"""

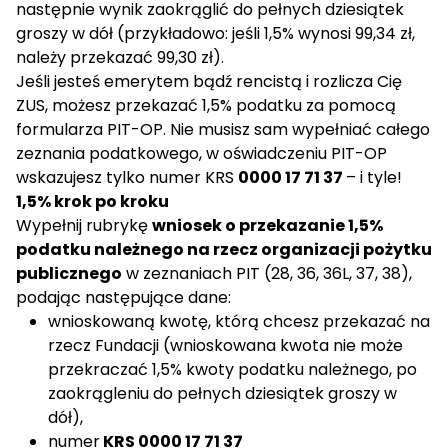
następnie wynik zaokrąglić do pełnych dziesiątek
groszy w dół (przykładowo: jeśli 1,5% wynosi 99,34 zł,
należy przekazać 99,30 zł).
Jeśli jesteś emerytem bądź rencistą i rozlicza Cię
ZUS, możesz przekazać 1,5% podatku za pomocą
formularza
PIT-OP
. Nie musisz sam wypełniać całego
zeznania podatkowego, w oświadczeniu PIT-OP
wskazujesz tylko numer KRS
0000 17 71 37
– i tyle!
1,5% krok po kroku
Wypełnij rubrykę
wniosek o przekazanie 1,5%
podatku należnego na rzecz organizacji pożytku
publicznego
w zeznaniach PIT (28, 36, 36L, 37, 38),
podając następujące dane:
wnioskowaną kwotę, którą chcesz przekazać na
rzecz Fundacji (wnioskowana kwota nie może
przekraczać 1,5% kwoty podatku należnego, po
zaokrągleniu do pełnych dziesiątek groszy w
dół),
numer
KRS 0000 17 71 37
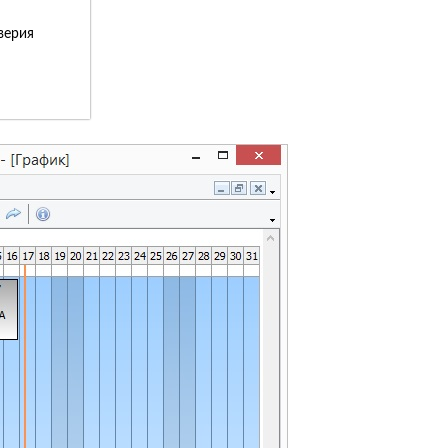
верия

"""
"""

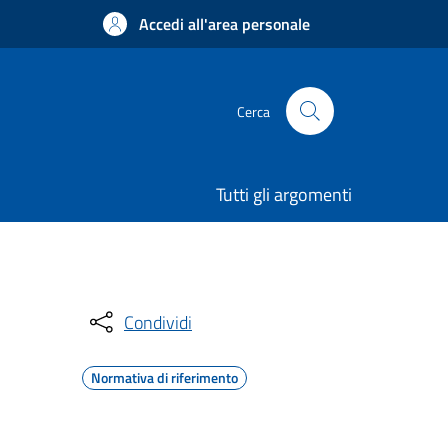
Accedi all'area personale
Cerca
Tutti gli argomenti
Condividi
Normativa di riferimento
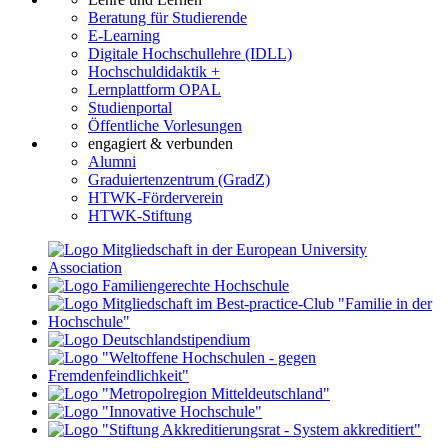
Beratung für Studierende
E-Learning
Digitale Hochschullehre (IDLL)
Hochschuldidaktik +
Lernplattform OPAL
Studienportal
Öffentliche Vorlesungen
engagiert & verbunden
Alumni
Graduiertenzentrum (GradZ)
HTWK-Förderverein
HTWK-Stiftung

"""

> [Instructions to follow]: An exact, complete copy of the lines above from the one with "Hochschuldidaktik +" through the one with "HTWK-Stiftung" is the whole answer.

> [Expected output]:
Hochschuldidaktik +
Lernplattform OPAL
Studienportal
Öffentliche Vorlesungen
engagiert & verbunden
Alumni
Graduiertenzentrum (GradZ)
HTWK-Förderverein
HTWK-Stiftung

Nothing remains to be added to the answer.